Zara Larsson afirmou ter se oposto aos planos de sua antiga gravadora, Epic Records, de indicá-la na categoria de Artista Revelação no Grammy Awards de 2027. A cantora de 28 anos declarou que, dessa forma, sua carreira de 13 anos seria diminuída e afirmou que não é uma artista revelação.
O 5º álbum de estúdio de Larsson, Midnight Sun, alcançou o topo das paradas suecas e foi aclamado internacionalmente. O álbum foi indicado na categoria de Melhor Gravação Pop Dance no Grammy Awards deste ano, mas perdeu para a faixa Abracadabra, de Lady Gaga. Artistas que já receberam indicações ao Grammy não podem concorrer na categoria de Artista Revelação, de acordo com as regras da Academia.

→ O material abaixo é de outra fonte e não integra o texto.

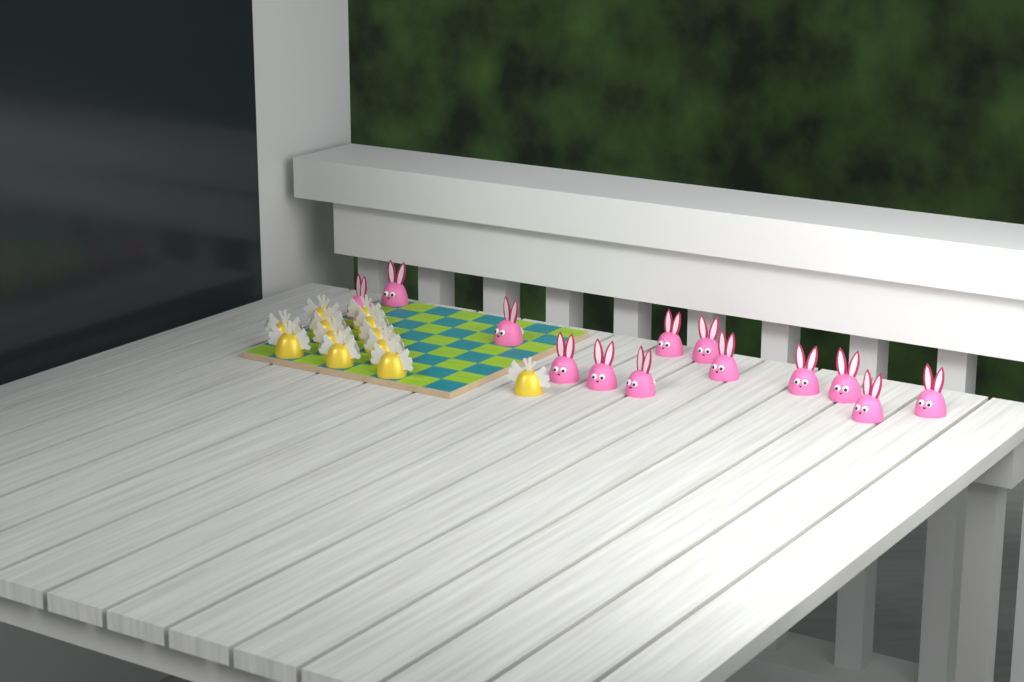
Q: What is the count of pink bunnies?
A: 13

Larsson ganhou reconhecimento ao vencer o programa Talang aos 10 anos e deu continuidade à carreira com músicas como Uncover, de 2013, e Lush Life, de 2015. A artista afirmou que não se opõe à ideia de 2025 ser considerado um ano de “consagração” para ela, dizendo que o mundo começou a demonstrar interesse por ela ao mesmo tempo.
Por que isso é importante
A objeção de Larsson também coloca em discussão como a categoria de Artista Revelação avalia não apenas nomes que ganharam visibilidade recentemente, mas também artistas que mantêm uma carreira há muito tempo. Seus 13 anos de trajetória, o reconhecimento iniciado ainda na infância e a indicação anterior ao Grammy mostram por que é controverso considerar o aumento do interesse global em 2025 como o início de uma nova carreira. A situação evidencia a diferença entre um artista alcançar um público amplo somente depois de muitos anos e ingressar recentemente na indústria. Enquanto persiste a divergência entre a abordagem da gravadora e a percepção da artista sobre sua carreira, permanece em aberto como o plano de indicação será avaliado diante das regras do Grammy e do histórico de indicações já existente.